-Re: Dealing with duplicate rows in Hive
Nitin Pawar 2013-10-02, 07:13
may be you want to try group by
in hive select distinct col1, col2, col3 works but if you want to select
all 50 columns its tricky.
Other option would be group by all those 9 keys and it should take care
that you have combination of those 9 columns is unique.

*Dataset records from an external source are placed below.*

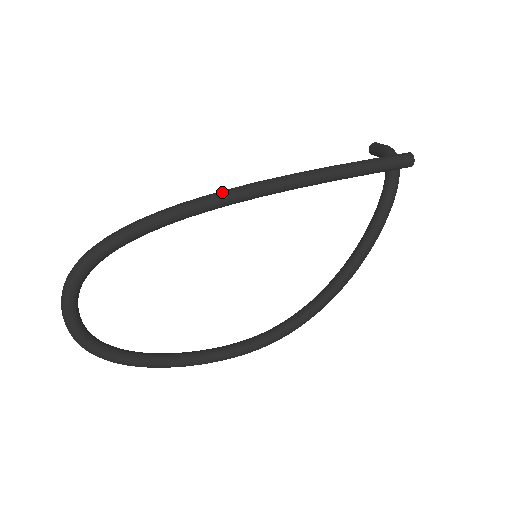
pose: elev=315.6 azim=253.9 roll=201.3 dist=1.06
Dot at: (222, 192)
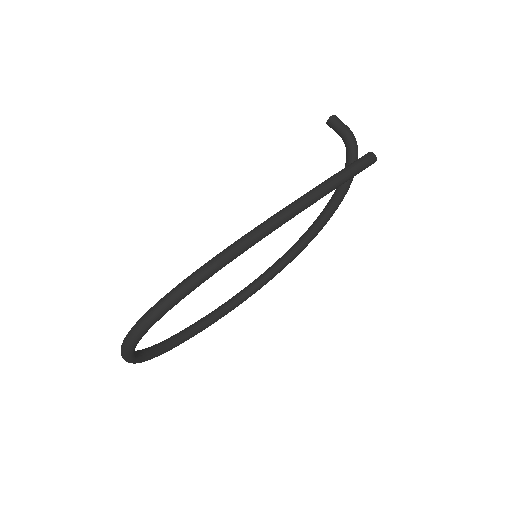
Dot at: (247, 241)
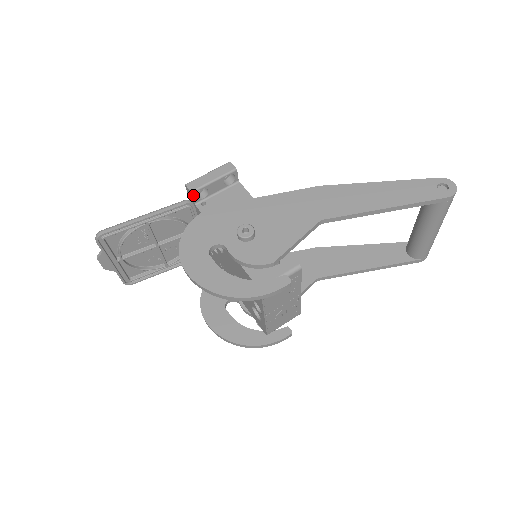
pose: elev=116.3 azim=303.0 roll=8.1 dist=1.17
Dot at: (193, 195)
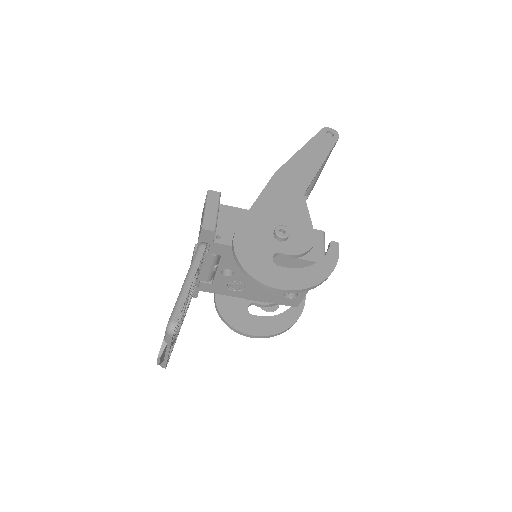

On Wed, Oct 2, 2013 at 12:34 PM, Philo Wang <[EMAIL PROTECTED]> wrote:
> Yes, that is correct.
> On Tue, Oct 1, 2013 at 11:21 PM, Nitin Pawar <[EMAIL PROTECTED]>wrote:
>> So you have 50 columns and out of them you want to use 9 columns for
>> finding unique rows?
>> am i correct in assuming that you want to make a key of combination of
>> these 9 columns so that you have just one row for a single combination of
>> these 9 columns ?
>> On Wed, Oct 2, 2013 at 6:07 AM, Philo Wang <[EMAIL PROTECTED]> wrote:
>>> I am using Hive 8.1.8 in EMR.
>>> We have an extremely large table (~50 columns) where the uniqueness key
>>> is a combination of 9 different columns. I want to filter out any duplicate
>>> rows based on these 9 columns while retaining the ability to select other
>>> columns on an ad hoc basis. I don’t expect rows with the same uniqueness
>>> key to have different data, so I guess this can be generalized to just
>>> filtering out duplicate rows.
>>> My initial instinct was to do a “select distinct *” on the table and
>>> save the results into another table, but it appears that Hive does not
>>> support “distinct *”. Furthermore, Hive will apply distinct to every column
>>> in the select statement, so something like “select distinct(a), b” does not
>>> work either.
>>> The only option I could think of from here was to explicitly state all
>>> columns of the table inside the distinct statement, but this seems
>>> unnecessarily messy (again, the table contains more than 50 columns).
>>> Has anyone ran into a similar issue? Any insight would be appreciated.
>> Nitin Pawar